**Goal:** Carry on the article about Dmall's use of TiDB, starting right after its final sentence.

------ Text block ------

Author: Duodian (Dmall), Tang Wanmin
Introduction
After two years, with the assistance of Feng Guangpu, organizer of the Chengdu chapter of the TiDB Community, TiDB Community offline regional events have returned to Chengdu. In his themed talk Going Global with Multi-Cloud Architecture: Dmall's TiDB Operation and Maintenance Practice, Tang Wanmin, Head of Domestic Database at Dmall, introduced Dmall's experience deploying and using TiDB for overseas business scenarios. This article is compiled based on Tang Wanmin's speech, from which you can learn about Dmall's TiDB journey from scratch, the business scenarios where Dmall uses TiDB, practical experience with multi-cloud architecture, and solutions to problems encountered during version upgrades.
Dmall's TiDB Journey
Currently, Dmall uses TiDB for both domestic and overseas business, with a total of 46 TiDB clusters, over 300 nodes, and more than 400TB of data in the online production environment. These clusters support a wide range of business scenarios, including integrated business and finance, TMS, settlement, procurement and sales, logistics, inventory vouchers, order fulfillment, inventory accounting, and more. For underlying cloud resources, Dmall has selected multiple public clouds including Tencent Cloud, Huawei Cloud, Microsoft Cloud, and VolcEngine based on business requirements in different regions.
Dmall has more than 20 online production environments. The image above shows part of the TiDB cluster in one of these environments. As you can see, the database for integrated business and finance has very high traffic: incoming and outgoing network traffic is around 500 MB/s. A QPS of 17,000 may not seem high, but all of these are large queries and operations.
Dmall currently runs many different versions of TiDB. As you can see from the image above, we have everything from 5.1.1, 5.1.2, all the way up to the recently upgraded 6.5.8. The most widely used version online is 6.1.5. Why does Dmall run so many versions of TiDB instead of upgrading everything to 6.5.8? In fact, as DBAs, we generally prefer not to touch a running database: any change carries risk, and the vast majority of database problems and risks are caused by changes.

------ Record extracts ------

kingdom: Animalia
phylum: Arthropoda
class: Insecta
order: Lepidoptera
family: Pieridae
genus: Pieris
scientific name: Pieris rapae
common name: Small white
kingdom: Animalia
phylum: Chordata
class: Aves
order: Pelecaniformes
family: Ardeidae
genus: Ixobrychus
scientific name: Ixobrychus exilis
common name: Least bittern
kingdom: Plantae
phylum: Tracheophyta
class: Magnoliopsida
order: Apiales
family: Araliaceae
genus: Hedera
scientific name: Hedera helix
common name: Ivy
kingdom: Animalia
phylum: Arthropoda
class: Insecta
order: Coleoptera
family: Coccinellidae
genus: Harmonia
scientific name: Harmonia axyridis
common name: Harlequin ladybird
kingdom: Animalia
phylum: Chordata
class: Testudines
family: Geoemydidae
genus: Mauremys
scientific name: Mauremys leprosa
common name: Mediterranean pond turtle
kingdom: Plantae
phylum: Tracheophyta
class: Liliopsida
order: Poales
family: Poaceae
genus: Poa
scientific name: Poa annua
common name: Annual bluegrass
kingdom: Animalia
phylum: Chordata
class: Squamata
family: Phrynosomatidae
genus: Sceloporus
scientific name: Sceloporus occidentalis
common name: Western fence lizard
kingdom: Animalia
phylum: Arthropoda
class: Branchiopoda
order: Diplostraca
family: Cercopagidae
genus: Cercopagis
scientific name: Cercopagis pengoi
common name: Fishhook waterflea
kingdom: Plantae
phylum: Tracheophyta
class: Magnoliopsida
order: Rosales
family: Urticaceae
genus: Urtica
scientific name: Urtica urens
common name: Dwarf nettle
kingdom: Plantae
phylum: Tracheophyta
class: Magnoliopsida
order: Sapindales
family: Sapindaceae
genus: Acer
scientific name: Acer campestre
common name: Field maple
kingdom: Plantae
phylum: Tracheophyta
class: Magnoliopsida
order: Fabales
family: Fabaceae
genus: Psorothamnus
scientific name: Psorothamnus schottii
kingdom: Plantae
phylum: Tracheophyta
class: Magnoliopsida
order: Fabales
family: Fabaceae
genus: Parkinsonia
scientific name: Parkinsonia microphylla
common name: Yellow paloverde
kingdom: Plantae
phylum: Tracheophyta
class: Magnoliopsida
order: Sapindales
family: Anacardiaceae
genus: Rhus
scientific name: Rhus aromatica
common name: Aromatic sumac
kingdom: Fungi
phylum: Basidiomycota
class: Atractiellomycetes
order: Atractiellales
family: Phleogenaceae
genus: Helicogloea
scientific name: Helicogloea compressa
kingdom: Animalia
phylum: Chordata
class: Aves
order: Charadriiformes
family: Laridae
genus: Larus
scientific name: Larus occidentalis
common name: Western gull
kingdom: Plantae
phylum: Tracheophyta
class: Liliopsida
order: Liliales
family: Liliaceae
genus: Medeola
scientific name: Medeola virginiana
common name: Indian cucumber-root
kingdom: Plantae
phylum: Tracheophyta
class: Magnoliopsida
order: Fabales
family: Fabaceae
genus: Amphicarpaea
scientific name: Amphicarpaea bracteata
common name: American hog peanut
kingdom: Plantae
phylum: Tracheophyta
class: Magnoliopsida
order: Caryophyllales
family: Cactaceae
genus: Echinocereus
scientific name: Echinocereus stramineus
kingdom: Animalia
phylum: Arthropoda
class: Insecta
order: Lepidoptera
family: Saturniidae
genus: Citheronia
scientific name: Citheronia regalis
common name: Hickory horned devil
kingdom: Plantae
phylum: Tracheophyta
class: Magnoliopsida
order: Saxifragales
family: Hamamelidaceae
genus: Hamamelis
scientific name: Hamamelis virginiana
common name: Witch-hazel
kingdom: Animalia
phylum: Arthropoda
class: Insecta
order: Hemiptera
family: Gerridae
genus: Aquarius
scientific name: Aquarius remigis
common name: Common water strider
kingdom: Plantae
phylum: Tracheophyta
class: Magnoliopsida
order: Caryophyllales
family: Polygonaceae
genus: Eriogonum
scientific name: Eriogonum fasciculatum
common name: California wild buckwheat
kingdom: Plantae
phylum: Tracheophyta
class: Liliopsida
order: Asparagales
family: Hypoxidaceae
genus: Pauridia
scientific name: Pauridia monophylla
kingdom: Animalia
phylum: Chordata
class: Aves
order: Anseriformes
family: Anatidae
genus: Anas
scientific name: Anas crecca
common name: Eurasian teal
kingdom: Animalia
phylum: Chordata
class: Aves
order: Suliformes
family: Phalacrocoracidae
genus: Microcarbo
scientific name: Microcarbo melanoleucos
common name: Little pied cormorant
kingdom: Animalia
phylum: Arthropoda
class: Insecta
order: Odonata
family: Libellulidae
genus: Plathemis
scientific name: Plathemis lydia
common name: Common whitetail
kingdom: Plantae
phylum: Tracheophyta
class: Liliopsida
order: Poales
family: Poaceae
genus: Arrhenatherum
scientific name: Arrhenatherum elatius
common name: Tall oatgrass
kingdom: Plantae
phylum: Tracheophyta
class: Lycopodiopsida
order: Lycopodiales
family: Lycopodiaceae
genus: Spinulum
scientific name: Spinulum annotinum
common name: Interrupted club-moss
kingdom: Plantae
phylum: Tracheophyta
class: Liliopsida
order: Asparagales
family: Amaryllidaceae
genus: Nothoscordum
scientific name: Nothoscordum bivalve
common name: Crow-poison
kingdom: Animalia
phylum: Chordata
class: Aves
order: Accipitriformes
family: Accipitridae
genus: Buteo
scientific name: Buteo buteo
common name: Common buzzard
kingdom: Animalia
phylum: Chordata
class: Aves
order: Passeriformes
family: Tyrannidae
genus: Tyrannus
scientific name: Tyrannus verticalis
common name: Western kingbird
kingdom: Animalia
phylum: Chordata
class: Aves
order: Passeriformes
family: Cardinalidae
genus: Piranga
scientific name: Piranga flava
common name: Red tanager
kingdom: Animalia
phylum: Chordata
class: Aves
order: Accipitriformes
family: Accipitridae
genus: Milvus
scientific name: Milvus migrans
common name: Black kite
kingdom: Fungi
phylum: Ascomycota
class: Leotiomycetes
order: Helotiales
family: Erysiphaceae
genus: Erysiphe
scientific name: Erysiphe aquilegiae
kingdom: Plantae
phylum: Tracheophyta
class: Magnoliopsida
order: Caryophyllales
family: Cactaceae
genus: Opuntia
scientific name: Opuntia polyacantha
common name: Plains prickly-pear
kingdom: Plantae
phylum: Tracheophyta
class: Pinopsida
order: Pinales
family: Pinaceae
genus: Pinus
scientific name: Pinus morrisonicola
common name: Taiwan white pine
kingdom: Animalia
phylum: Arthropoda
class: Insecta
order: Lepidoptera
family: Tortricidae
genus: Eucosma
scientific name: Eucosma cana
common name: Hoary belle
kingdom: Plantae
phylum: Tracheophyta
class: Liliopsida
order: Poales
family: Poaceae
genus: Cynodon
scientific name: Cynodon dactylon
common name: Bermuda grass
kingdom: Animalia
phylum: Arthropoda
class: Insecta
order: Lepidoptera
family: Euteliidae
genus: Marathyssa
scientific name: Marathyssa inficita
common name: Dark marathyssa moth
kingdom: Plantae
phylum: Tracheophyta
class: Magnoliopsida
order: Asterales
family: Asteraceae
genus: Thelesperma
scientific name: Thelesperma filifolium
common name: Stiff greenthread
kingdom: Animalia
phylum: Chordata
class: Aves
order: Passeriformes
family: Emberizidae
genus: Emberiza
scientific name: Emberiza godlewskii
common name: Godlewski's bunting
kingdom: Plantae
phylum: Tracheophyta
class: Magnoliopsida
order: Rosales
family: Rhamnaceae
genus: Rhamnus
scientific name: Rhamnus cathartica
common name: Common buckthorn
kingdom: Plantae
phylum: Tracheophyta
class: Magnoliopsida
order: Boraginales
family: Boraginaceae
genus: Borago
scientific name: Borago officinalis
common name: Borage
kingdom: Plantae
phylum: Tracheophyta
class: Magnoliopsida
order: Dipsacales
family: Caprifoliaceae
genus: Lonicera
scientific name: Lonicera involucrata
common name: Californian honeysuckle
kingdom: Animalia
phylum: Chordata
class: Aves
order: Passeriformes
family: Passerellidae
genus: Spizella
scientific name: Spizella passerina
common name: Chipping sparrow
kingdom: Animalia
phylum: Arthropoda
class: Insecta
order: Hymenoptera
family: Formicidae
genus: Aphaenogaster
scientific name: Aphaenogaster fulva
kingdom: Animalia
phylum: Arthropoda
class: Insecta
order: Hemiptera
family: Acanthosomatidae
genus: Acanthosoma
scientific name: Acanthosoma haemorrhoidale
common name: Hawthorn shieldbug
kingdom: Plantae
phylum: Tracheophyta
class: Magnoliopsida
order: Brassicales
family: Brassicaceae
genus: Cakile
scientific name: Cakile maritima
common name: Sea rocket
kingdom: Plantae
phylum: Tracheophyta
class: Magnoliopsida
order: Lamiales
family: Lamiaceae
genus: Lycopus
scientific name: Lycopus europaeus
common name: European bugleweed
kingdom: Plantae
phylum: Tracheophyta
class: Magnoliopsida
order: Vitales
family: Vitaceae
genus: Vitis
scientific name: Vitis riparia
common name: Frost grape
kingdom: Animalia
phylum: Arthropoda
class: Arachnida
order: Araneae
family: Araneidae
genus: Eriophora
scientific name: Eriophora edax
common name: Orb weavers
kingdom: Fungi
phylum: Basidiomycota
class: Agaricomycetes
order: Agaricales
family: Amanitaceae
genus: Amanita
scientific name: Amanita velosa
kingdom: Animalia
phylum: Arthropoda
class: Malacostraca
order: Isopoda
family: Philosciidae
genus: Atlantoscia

------

**Result:**
But why do we upgrade at all? First, business requirements change: the current version may no longer meet business needs, so we have to upgrade. Second, newer versions are really attractive, and we want to use the new features so much that this need outweighs the risk of upgrading. Once we decide to upgrade, we conduct research on new TiDB versions to find the best one to upgrade to. At this point, I have to say that the TiDB Community has an incredibly good atmosphere: community members use all versions of TiDB, many people will answer our questions enthusiastically, and there are lots of shared practical experiences with upgrades and deployments, so we have plenty of experience to refer to when choosing a new version.
Dmall and TiDB: Moving Forward Together
As an early user of TiDB, Dmall has a long history with TiDB: we started using it back in 2018, when it was still version 2.0.3. At that time, we wanted to offload some complex queries from MySQL to TiDB, but testing showed that TiDB 2.0.3 really didn't have great performance — it couldn't solve the problems that MySQL couldn't handle either.
It wasn't until TiDB 4.0 was released in 2020, which introduced TiFlash, that we decided to give TiDB another try. At that time, Dmall's business and finance operations were very complex and had an extremely large data volume, which MySQL could no longer handle. After research, we finally decided to migrate this data to TiDB. The timeline was as follows: June 2020, TiDB went live in the test environment; September 2020, production environment was officially upgraded to TiDB 4.0 GA; October 2020, production was upgraded to 4.0.6; April 2021, upgraded to 4.0.9; October 2021, upgraded to 5.1.2; 2022, upgraded to 5.1.4; 2023, upgraded to 6.1.5; and most recently, we upgraded to TiDB 6.5.8. In fact, Dmall upgrades to a new version of TiDB every year, and many of these upgrades were driven by issues we encountered online, which I will cover in detail later.
Choosing a Database Type
What exactly does Dmall use TiDB for, and why did we choose TiDB? I will share the four main scenarios where Dmall uses TiDB.
The first scenario is continuously growing data. TiDB is extremely well-suited for continuously growing data scenarios: it supports seamless writes and unlimited scaling, unlike MySQL. When MySQL outgrows its storage capacity, you have to perform migrations, implement database and table sharding, ensure cluster high availability, all of which has very high migration costs, requires all kinds of coordination, and carries plenty of migration risks. TiDB supports smooth migration, and reduces storage costs by 70%. In addition, TiDB stores data differently from MySQL: MySQL stores uncompressed data, while TiDB compresses data with compression algorithms. According to our tests, a single TiDB replica can take up to almost 10 times less storage space than a single MySQL replica. Even for log data, where TiDB uses 3 replicas and MySQL uses two replicas for primary-replica replication, TiDB still has a much lower storage cost.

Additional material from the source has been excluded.